Jill Stein est-elle un fantôme politique? La candidate des Verts américains représenterait 1 à 5% de l’électorat outre-Atlantique, selon les sondages. Pourtant, rares sont les occasions de l’entendre. Nous l’avons rencontrée lors d’un meeting en Californie, l’occasion de lui demander des explications sur la raison d’être de sa candidature, dans un système qui l’exclut d’office.

La chef de file du Green Party n’est pas tout à fait une inconnue dans le paysage politique américain. Déjà candidate en 2012, elle avait reçu le soutien de la figure intellectuelle de gauche Noam Chomsky (qui s’est prononcé cet été pour un « moindre mal » en la faveur d’Hillary Clinton). Cette année, elle dispose de celui de personnalités comme Oliver Stone, Viggo Mortensen, quelques rappeurs ou encore des journalistes. Mais tout comme le candidat libertarien Gary Johnson, qui oscille entre 5 et 10% dans les sondages, elle n’a pas voix au chapitre dans les débats, et sa campagne n’est que très peu relayée dans les médias. Certes minoritaires, à gauche de la gauche sur l’échiquier politique, Jill Stein et son colistier, le militant des droits de l’Homme Ajamu Baraka, attirent néanmoins un vaste panel d’idéalistes composé de pacifistes, de défenseurs de la justice sociale, d’écologistes et de partisans de Bernie Sanders. Surfant sur les questions d’inégalités et d’environnement qui ont trouvé un regain d’intérêt aux Etats-Unis, cette médecin de profession persiste et signe.

(Entrées de données sauvegardées)
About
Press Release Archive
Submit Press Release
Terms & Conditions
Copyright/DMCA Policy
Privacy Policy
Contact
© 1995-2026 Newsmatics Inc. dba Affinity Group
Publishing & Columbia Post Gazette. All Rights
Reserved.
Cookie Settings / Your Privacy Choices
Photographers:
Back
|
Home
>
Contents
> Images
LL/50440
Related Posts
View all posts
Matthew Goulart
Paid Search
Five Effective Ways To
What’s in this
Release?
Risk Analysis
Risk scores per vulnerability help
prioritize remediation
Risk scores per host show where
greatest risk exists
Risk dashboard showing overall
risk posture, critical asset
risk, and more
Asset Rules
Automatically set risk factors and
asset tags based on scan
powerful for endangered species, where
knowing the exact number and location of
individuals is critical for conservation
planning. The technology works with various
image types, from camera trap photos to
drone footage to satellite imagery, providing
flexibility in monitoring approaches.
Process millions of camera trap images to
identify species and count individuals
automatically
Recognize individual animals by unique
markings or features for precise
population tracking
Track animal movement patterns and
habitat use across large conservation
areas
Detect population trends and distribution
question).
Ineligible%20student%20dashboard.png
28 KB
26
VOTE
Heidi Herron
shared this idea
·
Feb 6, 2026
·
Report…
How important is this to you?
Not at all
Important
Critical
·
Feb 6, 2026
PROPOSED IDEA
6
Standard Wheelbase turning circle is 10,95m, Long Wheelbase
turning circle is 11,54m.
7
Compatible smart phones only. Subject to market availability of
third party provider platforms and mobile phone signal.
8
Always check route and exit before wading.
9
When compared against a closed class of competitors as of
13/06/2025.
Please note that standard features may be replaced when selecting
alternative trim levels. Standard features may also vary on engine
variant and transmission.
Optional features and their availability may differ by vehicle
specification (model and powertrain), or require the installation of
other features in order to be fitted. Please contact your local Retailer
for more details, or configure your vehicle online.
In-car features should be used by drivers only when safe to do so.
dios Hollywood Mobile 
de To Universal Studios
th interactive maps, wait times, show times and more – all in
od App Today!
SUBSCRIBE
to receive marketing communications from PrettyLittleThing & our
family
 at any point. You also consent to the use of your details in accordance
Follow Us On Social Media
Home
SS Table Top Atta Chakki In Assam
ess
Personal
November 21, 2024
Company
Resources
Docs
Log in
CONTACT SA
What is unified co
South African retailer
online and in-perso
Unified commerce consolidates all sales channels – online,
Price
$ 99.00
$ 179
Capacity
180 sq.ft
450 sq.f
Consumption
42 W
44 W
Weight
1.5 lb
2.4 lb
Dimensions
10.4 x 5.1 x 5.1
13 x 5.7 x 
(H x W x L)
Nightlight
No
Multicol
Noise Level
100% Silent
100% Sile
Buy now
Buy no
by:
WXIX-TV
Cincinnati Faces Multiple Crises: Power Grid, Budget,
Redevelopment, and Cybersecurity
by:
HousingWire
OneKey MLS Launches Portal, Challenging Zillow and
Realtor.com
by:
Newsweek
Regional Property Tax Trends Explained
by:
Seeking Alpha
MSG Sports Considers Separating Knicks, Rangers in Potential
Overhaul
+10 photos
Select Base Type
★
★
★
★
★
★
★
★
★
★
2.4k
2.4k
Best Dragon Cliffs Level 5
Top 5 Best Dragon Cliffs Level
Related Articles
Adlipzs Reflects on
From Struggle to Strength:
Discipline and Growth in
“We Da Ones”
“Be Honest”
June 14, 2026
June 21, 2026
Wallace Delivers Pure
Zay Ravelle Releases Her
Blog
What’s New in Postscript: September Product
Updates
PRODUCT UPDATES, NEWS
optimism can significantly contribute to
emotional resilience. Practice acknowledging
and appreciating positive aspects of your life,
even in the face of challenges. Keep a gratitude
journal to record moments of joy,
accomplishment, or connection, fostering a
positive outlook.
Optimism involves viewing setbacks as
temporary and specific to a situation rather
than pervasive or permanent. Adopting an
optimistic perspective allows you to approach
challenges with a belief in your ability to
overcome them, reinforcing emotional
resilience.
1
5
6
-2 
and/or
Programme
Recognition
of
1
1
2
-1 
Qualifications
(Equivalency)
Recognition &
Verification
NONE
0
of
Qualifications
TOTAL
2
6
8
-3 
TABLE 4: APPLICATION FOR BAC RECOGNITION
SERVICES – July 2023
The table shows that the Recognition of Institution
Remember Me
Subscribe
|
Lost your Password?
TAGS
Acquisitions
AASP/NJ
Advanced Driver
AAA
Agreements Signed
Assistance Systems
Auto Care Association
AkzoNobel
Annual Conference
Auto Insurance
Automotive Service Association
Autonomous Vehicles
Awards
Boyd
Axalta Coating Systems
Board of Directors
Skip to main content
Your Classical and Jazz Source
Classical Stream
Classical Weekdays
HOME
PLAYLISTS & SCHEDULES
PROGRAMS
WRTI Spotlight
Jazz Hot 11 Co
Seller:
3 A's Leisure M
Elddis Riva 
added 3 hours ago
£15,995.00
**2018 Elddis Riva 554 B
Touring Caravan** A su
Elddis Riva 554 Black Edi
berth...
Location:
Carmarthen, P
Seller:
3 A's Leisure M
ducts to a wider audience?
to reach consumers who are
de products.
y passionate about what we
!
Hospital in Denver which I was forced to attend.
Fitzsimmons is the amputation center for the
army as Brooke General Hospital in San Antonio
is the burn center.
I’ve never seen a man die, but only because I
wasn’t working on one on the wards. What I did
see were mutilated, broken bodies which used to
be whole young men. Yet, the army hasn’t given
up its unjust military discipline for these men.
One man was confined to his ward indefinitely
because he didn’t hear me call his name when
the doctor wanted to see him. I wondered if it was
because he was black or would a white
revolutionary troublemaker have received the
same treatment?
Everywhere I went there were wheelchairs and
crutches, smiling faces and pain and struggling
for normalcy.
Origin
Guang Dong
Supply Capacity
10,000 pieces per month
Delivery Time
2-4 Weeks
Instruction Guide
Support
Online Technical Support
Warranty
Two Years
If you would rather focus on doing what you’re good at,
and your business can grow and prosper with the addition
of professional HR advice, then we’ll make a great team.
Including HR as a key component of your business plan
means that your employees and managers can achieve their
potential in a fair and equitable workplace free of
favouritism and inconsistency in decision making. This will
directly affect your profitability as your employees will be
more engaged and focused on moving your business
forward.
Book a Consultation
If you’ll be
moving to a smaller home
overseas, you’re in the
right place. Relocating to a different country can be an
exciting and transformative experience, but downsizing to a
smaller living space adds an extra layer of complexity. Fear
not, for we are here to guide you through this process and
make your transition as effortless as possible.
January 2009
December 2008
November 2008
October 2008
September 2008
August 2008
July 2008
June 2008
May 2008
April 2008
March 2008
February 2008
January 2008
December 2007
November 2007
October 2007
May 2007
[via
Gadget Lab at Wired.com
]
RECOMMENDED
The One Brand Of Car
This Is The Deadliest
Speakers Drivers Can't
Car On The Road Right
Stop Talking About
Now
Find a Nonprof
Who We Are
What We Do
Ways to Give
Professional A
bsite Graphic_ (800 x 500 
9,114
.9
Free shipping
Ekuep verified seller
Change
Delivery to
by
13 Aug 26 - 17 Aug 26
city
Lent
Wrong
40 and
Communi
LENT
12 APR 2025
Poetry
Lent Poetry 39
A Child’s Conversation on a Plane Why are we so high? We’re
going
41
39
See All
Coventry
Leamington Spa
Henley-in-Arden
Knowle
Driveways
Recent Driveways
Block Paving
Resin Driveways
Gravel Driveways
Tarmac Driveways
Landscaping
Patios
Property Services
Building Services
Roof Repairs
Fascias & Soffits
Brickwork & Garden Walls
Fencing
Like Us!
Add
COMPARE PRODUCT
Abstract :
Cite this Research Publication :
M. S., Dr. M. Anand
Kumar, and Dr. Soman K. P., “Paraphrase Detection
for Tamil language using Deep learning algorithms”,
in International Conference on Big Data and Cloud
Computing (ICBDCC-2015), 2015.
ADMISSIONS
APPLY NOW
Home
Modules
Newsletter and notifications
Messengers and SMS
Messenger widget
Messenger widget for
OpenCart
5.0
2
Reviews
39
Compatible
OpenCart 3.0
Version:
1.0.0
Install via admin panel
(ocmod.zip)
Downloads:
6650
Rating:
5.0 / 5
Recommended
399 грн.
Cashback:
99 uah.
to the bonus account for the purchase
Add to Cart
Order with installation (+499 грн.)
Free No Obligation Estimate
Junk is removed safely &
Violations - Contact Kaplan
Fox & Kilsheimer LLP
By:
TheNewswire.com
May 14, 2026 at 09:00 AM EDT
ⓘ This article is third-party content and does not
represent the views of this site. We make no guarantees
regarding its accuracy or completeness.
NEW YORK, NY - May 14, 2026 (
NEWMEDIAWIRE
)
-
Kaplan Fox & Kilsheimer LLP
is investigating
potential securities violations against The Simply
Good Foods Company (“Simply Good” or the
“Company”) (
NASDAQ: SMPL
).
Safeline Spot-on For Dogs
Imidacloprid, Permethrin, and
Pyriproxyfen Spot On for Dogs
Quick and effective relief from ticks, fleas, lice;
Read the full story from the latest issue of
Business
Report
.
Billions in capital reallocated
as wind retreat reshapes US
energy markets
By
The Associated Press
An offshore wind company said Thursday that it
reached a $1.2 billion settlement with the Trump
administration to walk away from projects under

> EXERCICES:
a – D'après l'article sur Jill Stein, quels groupes composent le vaste panel d'idéalistes que la candidate et son colistier attirent ? Citez-les tous.
b – Extrayez de l'article sur Jill Stein le passage qui débute aux mots « Jill Stein est-elle » et s'arrête après les mots « qui l’exclut d’office. ».
Les items n'ont aucun lien avec l'article sur Jill Stein.

> RÉPONSES:
a – Des pacifistes, des défenseurs de la justice sociale, des écologistes et des partisans de Bernie Sanders.

b –
Jill Stein est-elle un fantôme politique? La candidate des Verts américains représenterait 1 à 5% de l’électorat outre-Atlantique, selon les sondages. Pourtant, rares sont les occasions de l’entendre. Nous l’avons rencontrée lors d’un meeting en Californie, l’occasion de lui demander des explications sur la raison d’être de sa candidature, dans un système qui l’exclut d’office.